Businesses in those other sectors have to live by the law of the jungle. They raise capital, risk that capital on wages, buildings, plant and equipment, intellectual property and so on, and try to sell their goods and services at prices high enough to make a profit.

But the big banks are different – and for many reasons, not just a few.

  • In times of crisis, such as the global financial crisis, they are ‘too big to fail’ and so enjoy an implicit guarantee that the government will bail them out.
  • That guarantee has made banks less risky in the eyes of international investors, meaning they can raise money to fund their lending activities more cheaply than small banks – something for which they have only recently been forced to pay through the government’s ‘bank levy’.
  • Australia’s dividend imputation system allows banks to return to their shareholders, via franking credits, the 30 cents of company tax they pay on each dollar of profit. That means that when a dividend is paid to non-taxpaying retirees, the ATO refunds the whole amount and nobody pays any tax on that dollar of profit. While that’s available to all companies, it’s the banks that consistently make huge profits, and whose shareholders benefit most from that taxpayer-funded largesse.
  • Banks’ mortgage books have been swollen by a credit boom that began two decades ago when a 50 per cent capital gains tax discount was added to existing negative gearing rules to create a perverse incentive for housing investors to borrow ever-larger amounts of money.
  • Loose lending requirements were tightened too little, too late, by the Australian Prudential Regulatory Authority, beginning at the end of 2014.
  • Banks have been supported by politicians, business leaders and financial commentators who tell us that ‘when bank profits rise, everyone benefits because we all hold bank shares in our super’. That’s utter rubbish, because younger, poorer Australians own very few shares, but shoulder the massive debts that are the source of those “rising profits”.

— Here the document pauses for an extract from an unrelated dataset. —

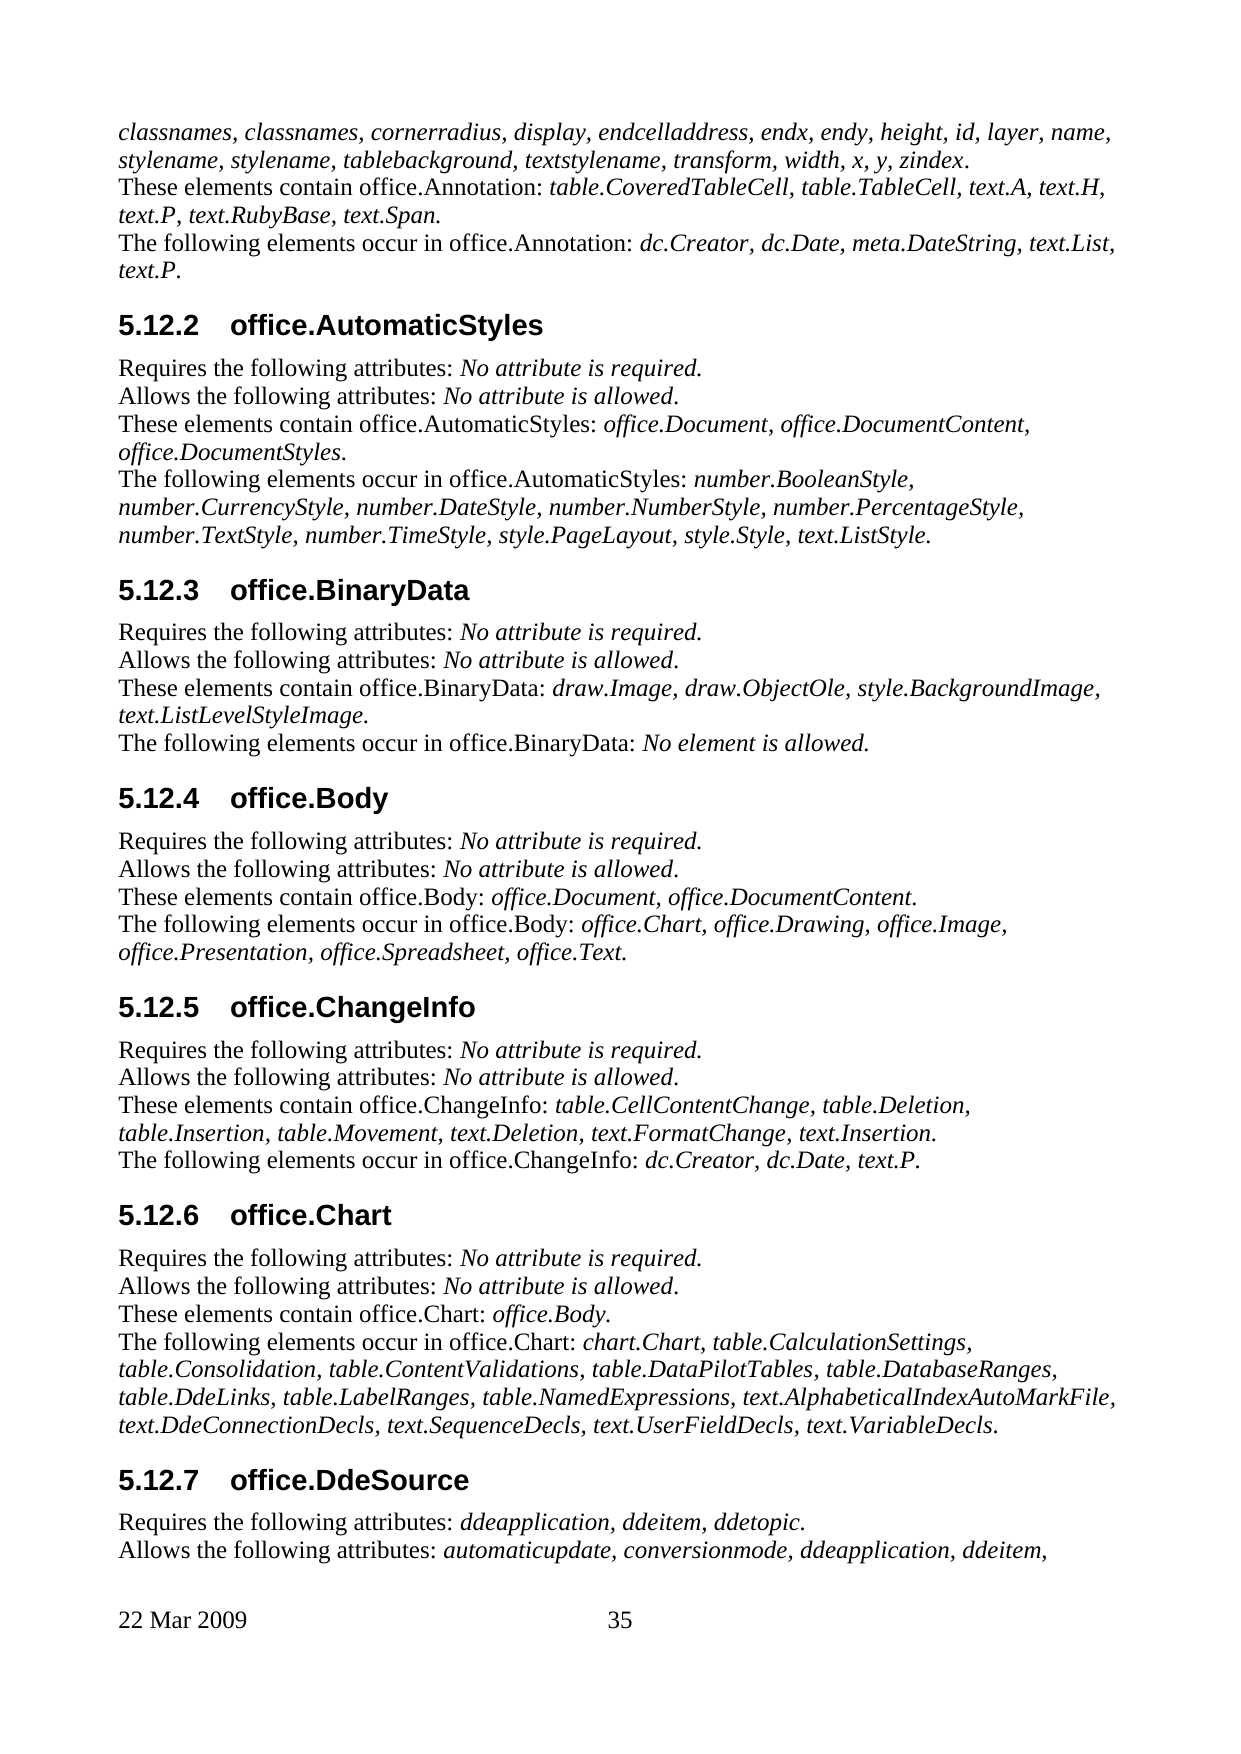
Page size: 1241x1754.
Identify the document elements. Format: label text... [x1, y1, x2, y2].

In short, the big four banks have functioned as enormous government-sponsored enterprises (GSEs). Without the assistance of the government and the taxpayer their stellar shareholder returns could not be so high, or so consistent (see table below).

Those returns, extracted from young, heavily indebted, taxpaying households, flow to shareholders who mostly don’t know, or don’t want to know, where all that miraculous money comes from.

Investment web site The Motley Fool described the miracle in reference to the Commonwealth Bank last year: “Commonwealth Bank has a history of paying great dividends and increasing profits year after year … In fact, if we go back to a time in the early 1990s Commonwealth Bank shares were trading around $6 and paying a 40 cents per share dividend — equivalent to 6.6 per cent …

“Imagine if you still held shares from 20 years ago. In addition to all those dividends you would have received, and the capital gains you would today be nursing — your $4.20 forecast 2017 dividend would be equivalent to a yield of 70 per cent fully franked. That’s long-term investing.”

Wow! And the credit bubble CBA helped pump up along the way is long-term nation-wrecking.

There is nothing wrong with shrewd investors risking their capital on enterprises that, if they create enough value of their customers, end up paying 70 per cent yields.

But they have to create real value … not just a government-sponsored transfer of wealth between generations, a debt bubble, and now we discover a web of lies and lost billions through their wealth ‘management’ arms.

If they’d been more honest, these quasi private sector behemoths could have generated fat executive bonuses, above-market rates of return for shareholders, and nice dollops of donations for the politicians who kept telling us their huge profits were justified.

But instead of just continuing to play a game that was massively rigged in their favour, they felt the need to cheat as well.